Pratik Koirala - 5 months ago 20

Java Question

An undirected graph has a transitive orientation if its edges can be oriented in such a way that if (x, y) and (y, z) are two edges in the resulting directed graph, there also exists an edge (x, z) in the resulting directed graph.

I am working with real food web networks and I need to check if a dense undirected graph (which models competition in the food web) has a transitive orientation. The undirected graph is represented as an adjacency matrix in Java.

EDIT:

For example,

for this undirected graph,

We can orient the edges in this way. So, this graph has a transitive orientation.

Answer

First of all, the undirected graph has a transition orientation if and only if every connected component of it has this property.
So here, I only consider one connected component. Fix some edge e = {s, t} between vertices of s and t. This edge has only two possible directions. We try both possiblities.

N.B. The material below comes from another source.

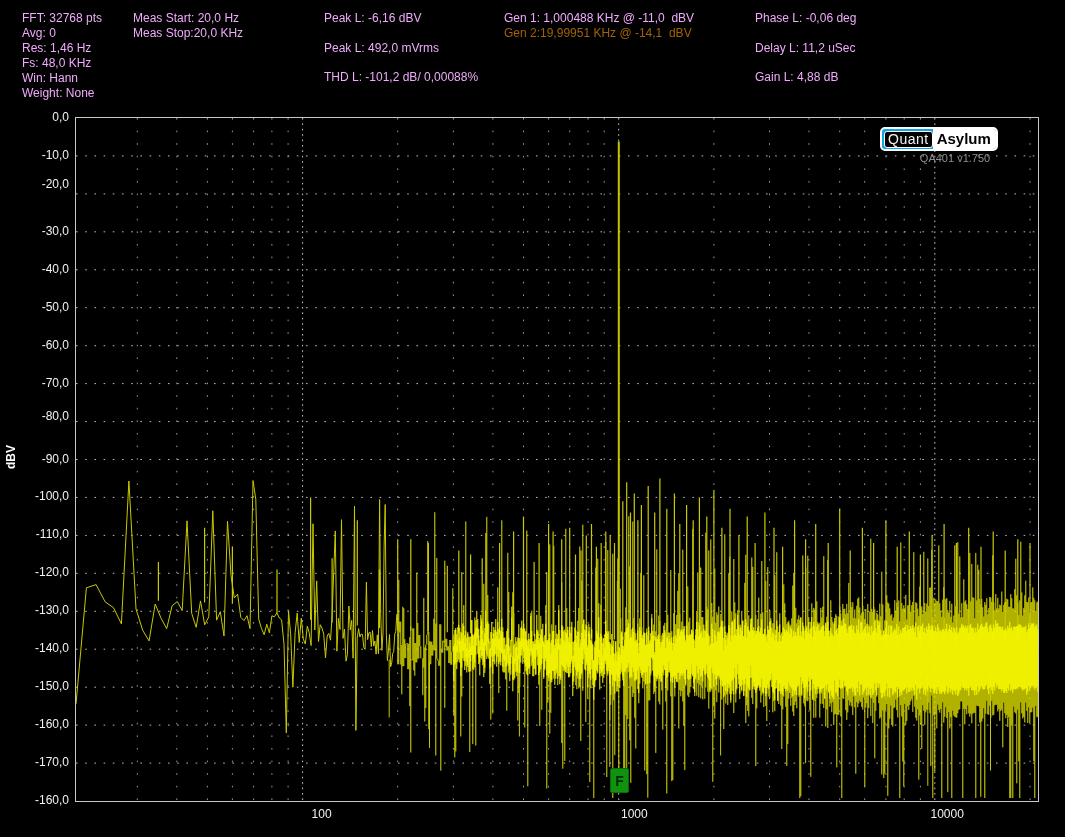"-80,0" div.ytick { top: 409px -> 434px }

If any of them lead to a proper orientation this component has a proper orientation, otherwise, it doesn't.
Note that by analysing the if conditions in the for loop in our algorithm, we can show that **fixing only one edge will result in all other edges to take a certain direction**.

Algorithm:

```
Make a new matrix D, NxN to keep track of the directed assignments we make
Note that D[i][j] = 1 if the edge i->j is assigned, and it is 0 otherwise
1) Fix the direction of e={s, t} (e.g. s->t)
While(there is some edge unassinged){
look for some unassigned edge {x, y} so that at least one of x or y are the endpoint of some assigned edge
Let's first consider x to be the endpoint of some assingned edge
for(all nodes u connected to x such that {u, x} has an assinged value){ //it means either D[u][x] or D[x][u] is 1
if({u, x} = u->x and undirected graph has edge {u, y}) {
D[x][y] = 1 and D[u][y] = 1; //any other assignments will result in contradiction
if(D[y][x] == 1 || D[y][u] == 1){
print "Assignment impossible"
go to step 1 and fix the other direction
}
}
if({u, x} = u->x and undirected graph does not have edge {u, y}){
D[y][x] = 1; //any other assignments will result in contradiction
if(D[x][y] == 1){
print "Assignment impossible",
}
}
if({u, x} = x->u and undirected graph has edge {u, y}) {
D[y][x] = 1 and D[y][u] = 1; //any other assignments will result in contradiction
if(D[x][y] == 1 || D[u][y] == 1){
print "Assignment impossible"
go to step 1 and fix the other direction
}
}
if({u, x} = x->u and undirected graph does not have edge {u, y}) {
D[x][y] = 1; //any other assignments will result in contradiction
if(D[y][x] == 1){
print "Assignment impossible"
go to step 1 and fix the other direction
}
}
}
if(y is also the endpoint of some unassigned edge){
repeat a for loop similar to that of x this time for y
}
}
if(no contradiction found){
This component has a successful assignment with this fixed value for e={s,t}
}
```

**If we keep an array of size N to mark the nodes that are endpoint of some assigned edges**, the complexity of the algorithm is O(MN) where N is the number of nodes and M is the number of edges; O(M) for the while loop and O(N) for the for loop.